И вот тут у меня случился приступ паники. Натуральной паники. Я представила тысячи… и мне захотелось забиться в угол, закрыв голову руками. Я представляла, что одна такая тварь может натворить, а орды…
— Нужна и алхимическая, и мистическая защита, — сказал Ольгер. Меня поразила неожиданная твёрдость его голоса. — Мэтр Тарин, а как оно пробуждается и выращивается?
— Кровью, — сказал Тарин таким тоном, будто вопрос был по-детски наивным. — Убийство поднимет сразу десяток.
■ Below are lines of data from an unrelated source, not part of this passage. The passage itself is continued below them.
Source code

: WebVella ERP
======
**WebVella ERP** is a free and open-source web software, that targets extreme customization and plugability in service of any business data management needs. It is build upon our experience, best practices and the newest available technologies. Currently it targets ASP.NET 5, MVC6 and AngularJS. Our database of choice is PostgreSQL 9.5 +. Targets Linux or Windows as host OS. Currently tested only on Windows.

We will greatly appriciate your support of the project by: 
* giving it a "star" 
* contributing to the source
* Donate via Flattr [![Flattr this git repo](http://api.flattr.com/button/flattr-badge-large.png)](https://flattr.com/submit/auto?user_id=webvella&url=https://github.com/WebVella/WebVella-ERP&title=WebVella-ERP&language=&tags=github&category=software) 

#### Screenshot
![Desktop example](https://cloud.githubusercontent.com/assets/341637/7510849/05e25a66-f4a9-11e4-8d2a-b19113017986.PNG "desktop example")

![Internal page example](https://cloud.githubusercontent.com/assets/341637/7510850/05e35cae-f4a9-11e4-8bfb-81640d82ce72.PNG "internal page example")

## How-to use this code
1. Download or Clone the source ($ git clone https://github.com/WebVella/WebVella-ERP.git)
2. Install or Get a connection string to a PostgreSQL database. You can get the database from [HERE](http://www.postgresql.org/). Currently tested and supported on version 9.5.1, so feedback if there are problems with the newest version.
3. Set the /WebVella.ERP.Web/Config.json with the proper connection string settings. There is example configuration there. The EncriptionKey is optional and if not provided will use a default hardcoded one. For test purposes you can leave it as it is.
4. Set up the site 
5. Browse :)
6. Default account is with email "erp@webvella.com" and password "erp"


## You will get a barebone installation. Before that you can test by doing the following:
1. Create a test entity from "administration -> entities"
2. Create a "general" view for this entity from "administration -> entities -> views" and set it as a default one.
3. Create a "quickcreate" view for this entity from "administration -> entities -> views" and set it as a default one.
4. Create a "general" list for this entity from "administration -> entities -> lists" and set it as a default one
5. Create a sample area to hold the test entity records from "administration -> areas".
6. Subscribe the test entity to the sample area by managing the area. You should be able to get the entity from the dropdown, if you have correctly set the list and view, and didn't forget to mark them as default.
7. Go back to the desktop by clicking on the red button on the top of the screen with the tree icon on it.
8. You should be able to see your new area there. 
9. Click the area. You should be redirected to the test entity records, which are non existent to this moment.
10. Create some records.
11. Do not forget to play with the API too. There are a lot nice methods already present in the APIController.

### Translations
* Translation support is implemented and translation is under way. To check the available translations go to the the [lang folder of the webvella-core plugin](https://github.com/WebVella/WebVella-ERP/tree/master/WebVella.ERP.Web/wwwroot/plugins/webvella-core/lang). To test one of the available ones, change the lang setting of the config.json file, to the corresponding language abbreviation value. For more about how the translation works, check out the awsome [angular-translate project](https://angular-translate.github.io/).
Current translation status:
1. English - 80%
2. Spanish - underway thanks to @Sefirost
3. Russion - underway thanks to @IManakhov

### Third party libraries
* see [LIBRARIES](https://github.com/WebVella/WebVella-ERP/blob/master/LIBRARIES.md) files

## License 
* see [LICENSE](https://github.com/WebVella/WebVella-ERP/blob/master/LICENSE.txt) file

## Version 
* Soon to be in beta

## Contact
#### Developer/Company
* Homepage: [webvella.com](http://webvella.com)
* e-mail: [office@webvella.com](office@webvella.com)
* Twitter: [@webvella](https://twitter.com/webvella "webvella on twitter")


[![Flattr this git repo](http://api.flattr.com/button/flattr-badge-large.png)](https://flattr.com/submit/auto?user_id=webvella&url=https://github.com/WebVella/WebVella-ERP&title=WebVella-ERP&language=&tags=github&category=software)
Своей воли у них нет, они делаются из воли чернокнижника и адской силы, всё это питается кровушкой: чем больше вольёшь, тем тварь будет хитрее и сильнее. А если лить кровь с болью и муками — можно получить автономную, умную гадину… Она распадётся, выполнив приказ, но пока не выполнит — будет существовать.
— Как я понимаю, — сказал Валор, — защита на сосуде годится лишь для зародышей? Для поднятых, пробуждённых тварей нужна другая защита?
— Те, кто работает с этим, носят такое, — Тарин поднёс к зеркалу оловянный амулет на простом шнурке. На амулете красовалась обычная четырёхлепестковая розочка от Приходящих в Ночи. — Но мне кажется, что это так… в пользу бедных. От поднятой и хорошо прикормленной твари она не спасёт.
— И я так думаю, — сказал Валор. — Как досадно, что образец невозможно переслать через границу… с ним бы поработать. Выяснить детально, как их получают, как защищаются…
— Идеальный способ выяснить, мессир, не образец, а какой-нибудь компетентный человек, — сказал Ольгер. — Кто-то, кто этим занимается.